Work to be completed: Reproduce the part of the lines below that opens with the line containing "Zoho CRMで連絡先が作成されたら、Mailchimpのコ" and closes with the line containing "く、常に最新の顧客情報に基づいたマーケティング施策", including both of those lines.
--- Material for this task ---
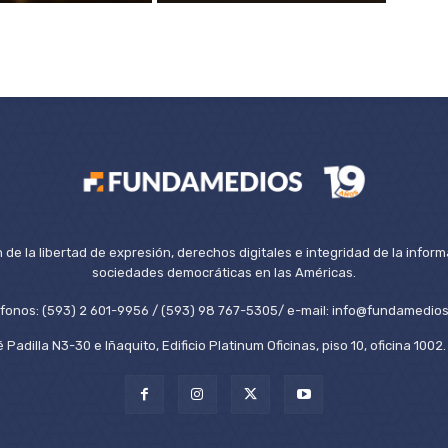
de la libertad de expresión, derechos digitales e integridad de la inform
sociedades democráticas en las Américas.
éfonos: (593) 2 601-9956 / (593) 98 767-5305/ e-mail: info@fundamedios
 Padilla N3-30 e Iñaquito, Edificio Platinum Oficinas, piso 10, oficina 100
---
--- Material for this task ---
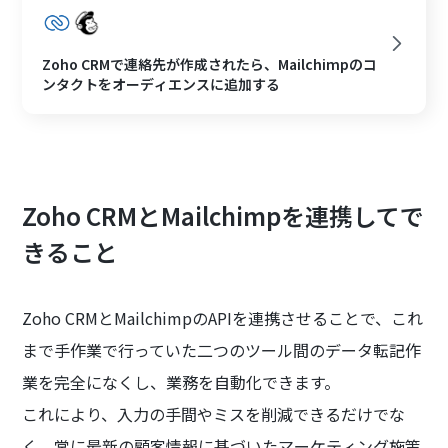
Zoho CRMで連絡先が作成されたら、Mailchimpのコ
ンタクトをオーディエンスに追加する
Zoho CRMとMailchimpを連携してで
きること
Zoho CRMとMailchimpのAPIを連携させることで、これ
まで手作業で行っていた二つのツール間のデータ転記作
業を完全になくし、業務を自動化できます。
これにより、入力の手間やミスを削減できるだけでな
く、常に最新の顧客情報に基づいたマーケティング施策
---
--- Material for this task ---
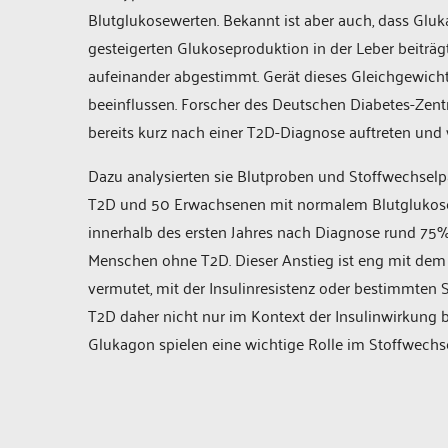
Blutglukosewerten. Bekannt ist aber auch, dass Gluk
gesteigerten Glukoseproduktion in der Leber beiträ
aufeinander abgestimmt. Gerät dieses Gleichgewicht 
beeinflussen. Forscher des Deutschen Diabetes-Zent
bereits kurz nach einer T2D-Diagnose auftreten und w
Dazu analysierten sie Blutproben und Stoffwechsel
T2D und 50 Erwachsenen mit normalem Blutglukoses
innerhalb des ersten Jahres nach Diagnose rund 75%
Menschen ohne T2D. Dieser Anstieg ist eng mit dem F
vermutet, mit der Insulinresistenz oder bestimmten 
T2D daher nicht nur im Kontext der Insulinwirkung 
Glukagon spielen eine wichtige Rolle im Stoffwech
---
Answer space:
Zoho CRMで連絡先が作成されたら、Mailchimpのコ
ンタクトをオーディエンスに追加する
Zoho CRMとMailchimpを連携してで
きること
Zoho CRMとMailchimpのAPIを連携させることで、これ
まで手作業で行っていた二つのツール間のデータ転記作
業を完全になくし、業務を自動化できます。
これにより、入力の手間やミスを削減できるだけでな
く、常に最新の顧客情報に基づいたマーケティング施策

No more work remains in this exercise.